Du coup, les mises en chantier baissent sèchement, tandis que les marchés des actions commencent à  avoir un petit air pensif qui ne présageait rien de bon.

Et  donc le 18 Septembre, la Fed annonce aux populations réjouies et surprises que tout cela n’était qu’un affreux malentendu, que la Fed ne voulait pas la mort du pécheur et que le programme d’achat d’obligations par la banque centrale allait continuer inchangé, jusqu’à plus ample information.

Et du coup, dans le monde entier, les actions remontent tandis que le dollar baisse, ce qui apparait logique puisque nous sommes revenus dans un monde ou les taux d’intérêts US  ne sont pas des prix de marché et ou la Fed va continuer à  fournir de la Liquidité  » ad infinitum ». 

Bien mieux, la situation est encore meilleure qu’avant la date fatidique de Mai puisque la Fed a perdu ses nerfs à un moment crucial et a montré au monde entier qu’en aucun cas les prix des actifs aux USA ne seraient autorisés à  baisser. Ce qui revient à dire à tous les boursiers:  » Allez y les petits, vous ne pouvez que gagner » et voila bien une chose qu’il ne faut pas répéter deux fois à tous ces braves gens.

Voila où nous en sommes et pour être honnête je ne m’attendais pas à cette volte face de la banque centrale US. L’étape suivante est de vérifier comment mon portefeuille 50 % en actions 50 % en obligations longues a résisté à toute ces palinodies.

Le voici, base 100 un mois avant l’annonce de la Fed que rien ne changeait, ce qui changeait tout.

 

Comme le lecteur peut le voir, celui qui aurait suivi mon conseil et serait passé à  50 / 50 n’aurait pas beaucoup souffert…

Donc, pour l’instant, la stratégie « tout terrain » que j’ai recommandé n’a pas eu un coût exorbitant, bien au contraire, puisque la volatilité de ce portefeuille a été très faible, ce qui est le but recherché..

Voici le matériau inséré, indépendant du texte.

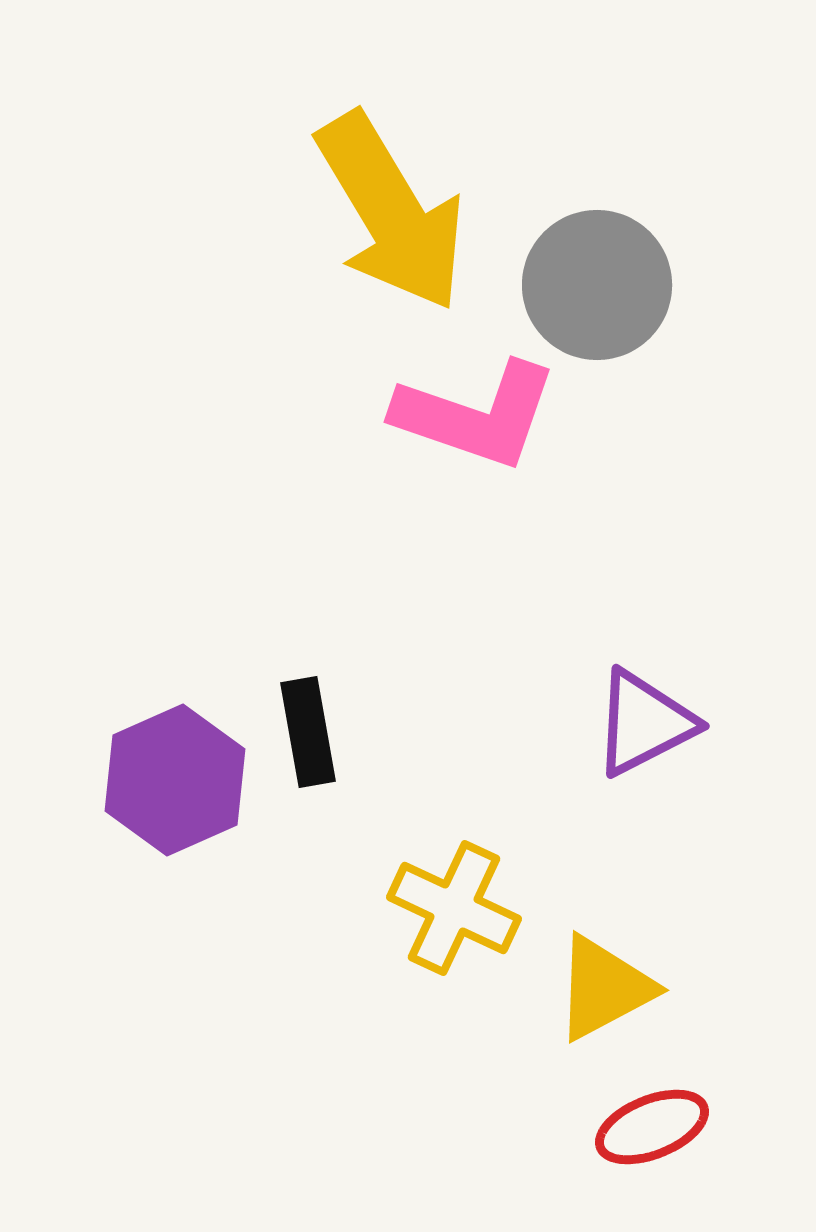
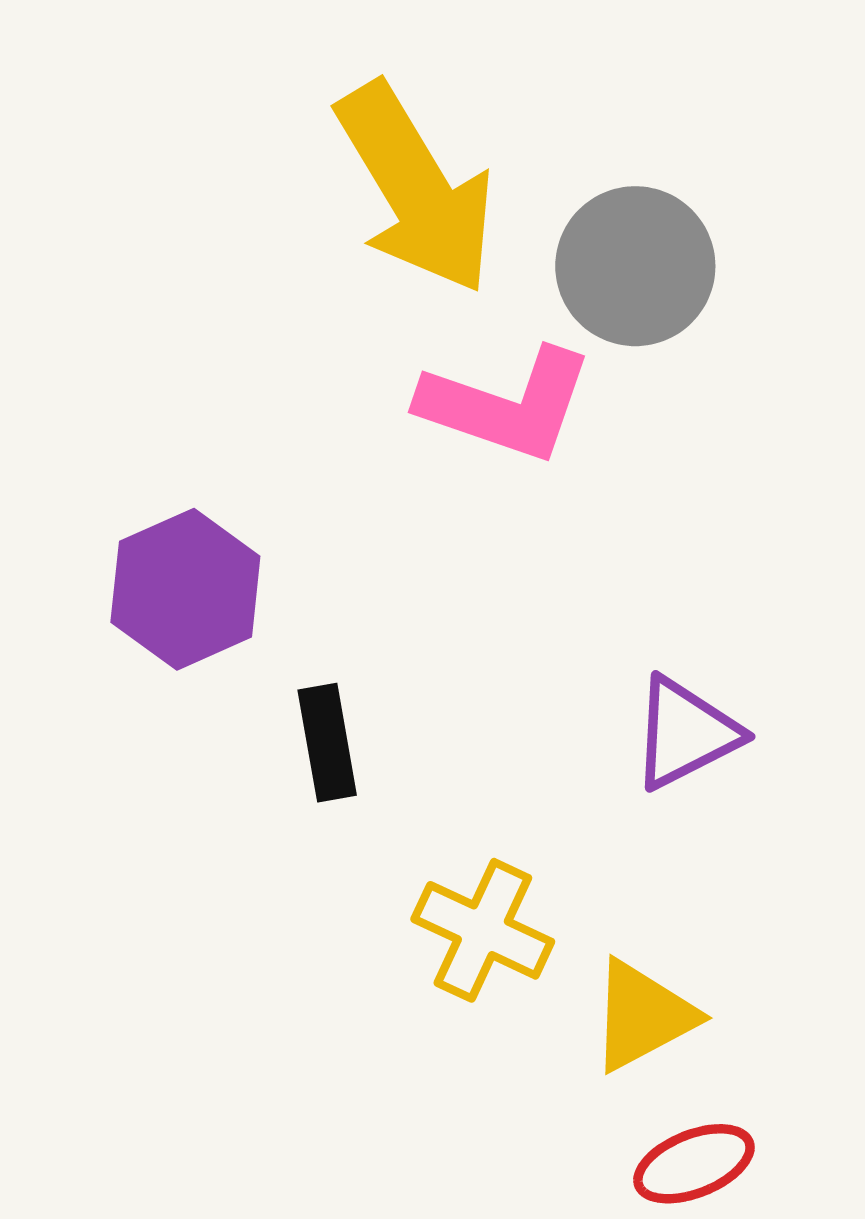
purple hexagon: (175, 780) -> (185, 589), moved

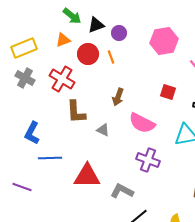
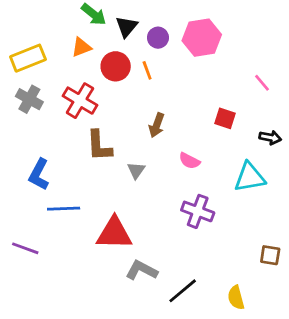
black triangle: (96, 25) -> (127, 27), turned -30
pink hexagon: (164, 41) -> (202, 38), moved
pink semicircle: (142, 123) -> (189, 161), size x0.6
gray triangle: (103, 130) -> (136, 170), turned 40
gray L-shape: (122, 191) -> (142, 270), moved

Mais il y a plus important qu’un simple portefeuille boursier car cette mini crise a laissé des traces et va continuer à en laisser.

  • Les taux longs ont certes baissé depuis le 18 Septembre, mais assez faiblement. Ils sont revenus de 3 % à 2.5 % mais à ce niveau ils sont encore trop hauts , en particulier pour l’immobilier aux USA qui a bien l’air de se gripper.
  • Les taux sur les obligations BAA, qui pour moi sont une bonne estimation du coût du capital pour les sociétés du secteur privé aux USA, restent accrochés  à 5. 3 %, ce qui est là  aussi beaucoup trop élevé et proche du niveau qui dans le passé a déclenché  des récessions (nous en sommes à 50 points de base).
  • Le dollar a baissé, ce qui accentue les pressions déflationnistes partout dans le monde et surtout en Europe en général et dans l’Europe du Sud en particulier, soumise à  la concurrence de pays émergent et du Japon qui eux ont dévalué vis à  vis du dollar  et sont donc ultra compétitifs.  Le monde a besoin d’un dollar qui monte pour se reliquidifier, et l’on nous offre un dollar qui baisse…
  • Les marchés des actions deviennent épouvantablement dangereux dans la mesure où les achats que les investisseurs y effectuent ressemblent de plus en plus à des achats « de fuite devant la monnaie ».  Or aucune banque centrale ne peut laisser se développer une telle psychologie tant la fin est connue.

A ce point de la lecture, le lecteur aura compris que je me sens mal à  l’aise. Nous sommes devant une situation ou les banques centrales engagent toutes leurs ressources et leur crédibilité pour faire croire que le monde est revenu à la stabilité. Or il n’en est rien.

Il suffit qu’elles mentionnent qu’elles vont peut être se retirer, un jour, dans le futur lointain… pour que des craquements  sinistres commencent à apparaître (certains pays émergent, immobilier ici ou là ..)

Nous sommes donc dans le plus grand jeu de chaises musicales que le monde ait jamais connu.Je suis assis sur une chaise avec 50 % d’actions et 50% d’obligations

Suis-je heureux?  Non.

Mais c’est ce que j’ai trouvé de mieux.